For the better part of a year, as his free agency approached, Realmuto made it clear that he was looking to raise the bar on catcher salaries. A year ago, a deal with an AAV of $23 million seemed like the starting point as the best catcher in the game hit the free-agent market. According to sources, Realmuto initially sought a deal of more than $200 million, something that could carry an AAV of as much as $30 million. Then the pandemic hit and the "landscape," to use former Phillies general manager Matt Klentak's word, changed due to plummeting revenues in the game. The Mets, who had money and a need at catcher, went in a different direction and signed James McCann, and six weeks later Realmuto is back with the Phillies on a deal that carries a record AAV of $23.1 million, big money for the rest of us schlubs but only a modest, $100,000 move of the ball that Realmuto was carrying for all catchers.

Realmuto, a former high school football star in his home state of Oklahoma, is OK with that.

"To be honest, moving the market in that sense wasn't really always the most important thing to me," he said. "Obviously, in my opinion, catchers are a little devalued in baseball, whether it be because the long-term contracts really haven't panned out or because in theory, we age faster, whatever that may be. It's a little tougher for catchers when they get up in age and it's tougher to get those long-term deals. And, quite frankly, the average annual value is not as high as other top position players at their positions, for whatever reason that is.

"I was happy to not let that go backwards, you know? I know it's been a long time since Mauer had his deal. It's a little different scenario that baseball's in. But I think, post-pandemic, we're pretty happy with the deal that we got."

Realmuto declined to answer whether he received offers from other clubs, saying, "I'm going to leave that for someone else to speak about."

Dave Dombrowski, who joined the organization as president of baseball operations in December, two months after Klentak was reassigned within the organization, and his wife visited with Realmuto and his wife in Oklahoma two days before Christmas. The little bit of old school relationship building, the kind regularly practiced by Pat Gillick, resonated with Realmuto.

"It definitely helped," Realmuto said. "We walked away from that meeting, in the car on the way home, talking about how impressive Dave and his wife were. That was the first time we could walk away, in the offseason, and feel confident about what was going on. We felt like Philly was going to be a good place for us again. He just made a good impression on us. 

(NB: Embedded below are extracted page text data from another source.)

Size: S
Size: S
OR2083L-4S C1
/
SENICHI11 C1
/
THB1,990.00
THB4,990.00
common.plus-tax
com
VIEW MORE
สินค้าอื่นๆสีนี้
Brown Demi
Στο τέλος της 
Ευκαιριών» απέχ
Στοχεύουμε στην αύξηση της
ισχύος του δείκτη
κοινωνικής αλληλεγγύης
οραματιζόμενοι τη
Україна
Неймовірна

"He let us know the organization is in a place to try to win. He mentioned that (managing partner John Middleton) said he wanted this Phillies team to be one of the best teams ever. So that sunk in with me. That gave me the confidence that they want to go out there and get to the postseason."

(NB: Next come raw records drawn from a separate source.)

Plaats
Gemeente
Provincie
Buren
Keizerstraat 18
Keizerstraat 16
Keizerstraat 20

Back at the start of the offseason, it looked as if the Phils were in for some serious belt-tightening. Ownership indicated as much. Now, in recent weeks, the team has made over $150 million in commitments to free agents Realmuto, Didi Gregorius, Archie Bradley and Matt Moore. And the team is still mining for a bargain or two on what's left of the pitching market.

"I think a lot of that can be attributed to John Middleton and the Buck family that have been willing to step up and do things for us to try to make us better as a ballclub," Dombrowski said. "They're trying to allow us to put the best club possible on the field and also provide entertainment for our fans. So I think it's really an ownership driven decision that they've made."

And the biggest decision was Realmuto.

Yo, Bryce, your boy is back.

"We never ever wanted to be in a position where we will lose J.T.," Dombrowski said. "And that was from ownership, to (manager) Joe Girardi to staff members. Everybody was unanimous in that support. And, of course, you pay attention to the fans, there's a passion there, which is great. Teammates wanted to have him on board.

"We always, from every end of it, wanted to bring J.T. back."